Human pose images with coordinates
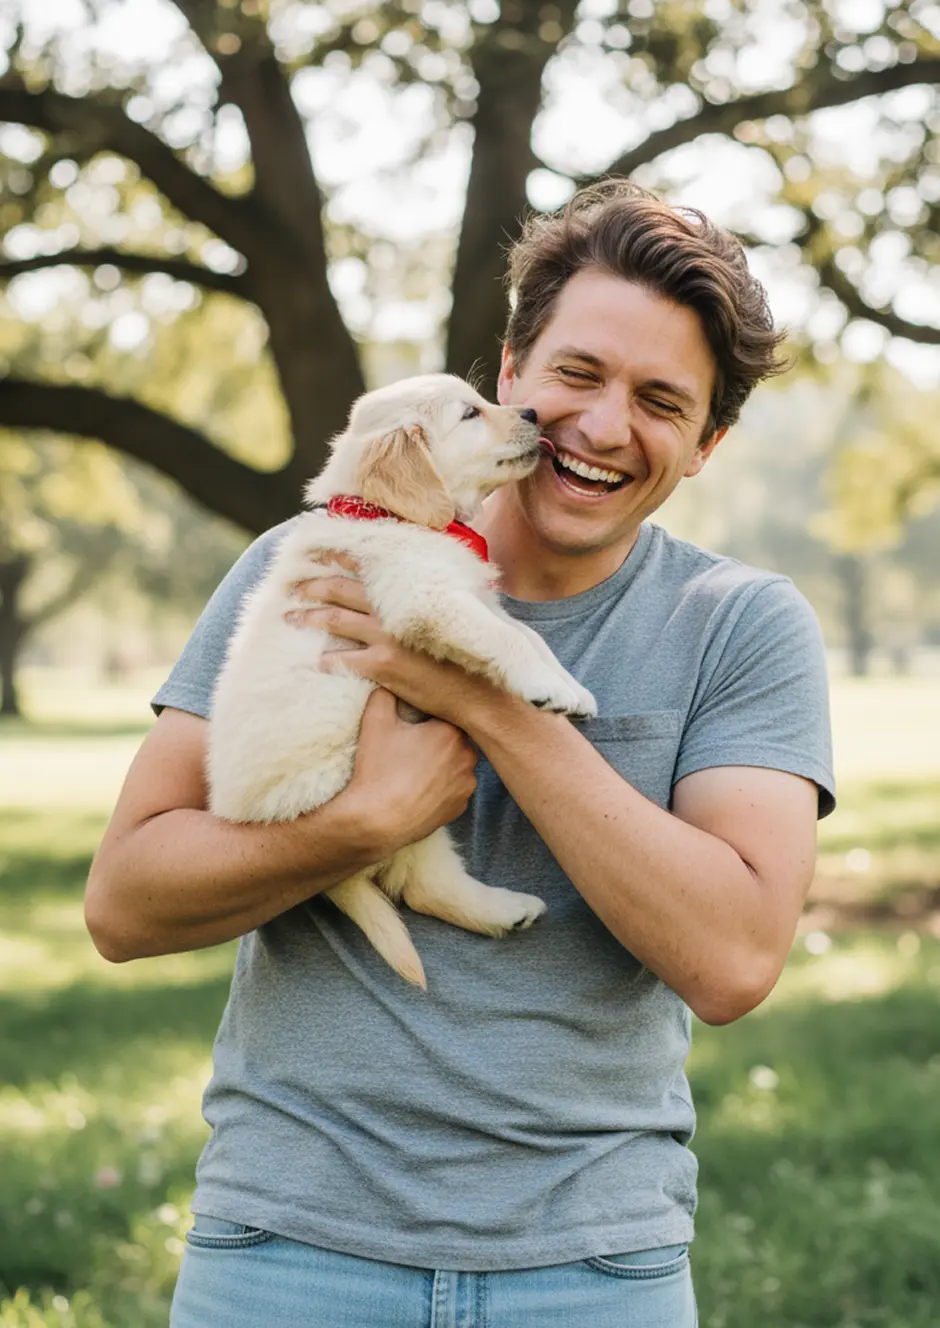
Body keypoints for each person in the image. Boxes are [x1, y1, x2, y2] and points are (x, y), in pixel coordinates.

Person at [85, 180, 835, 1327]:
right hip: (289, 1245)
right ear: (509, 374)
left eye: (659, 401)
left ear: (706, 443)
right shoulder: (311, 565)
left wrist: (470, 696)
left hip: (593, 1264)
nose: (598, 426)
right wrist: (357, 825)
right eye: (576, 374)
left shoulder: (738, 624)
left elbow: (733, 960)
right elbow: (125, 904)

▸ **Task objective**
Write out the lines above exactly, but only from the one containing "right shoulder: (311, 565)" through the last one.

▸ **Exercise result**
right shoulder: (311, 565)
left wrist: (470, 696)
left hip: (593, 1264)
nose: (598, 426)
right wrist: (357, 825)
right eye: (576, 374)
left shoulder: (738, 624)
left elbow: (733, 960)
right elbow: (125, 904)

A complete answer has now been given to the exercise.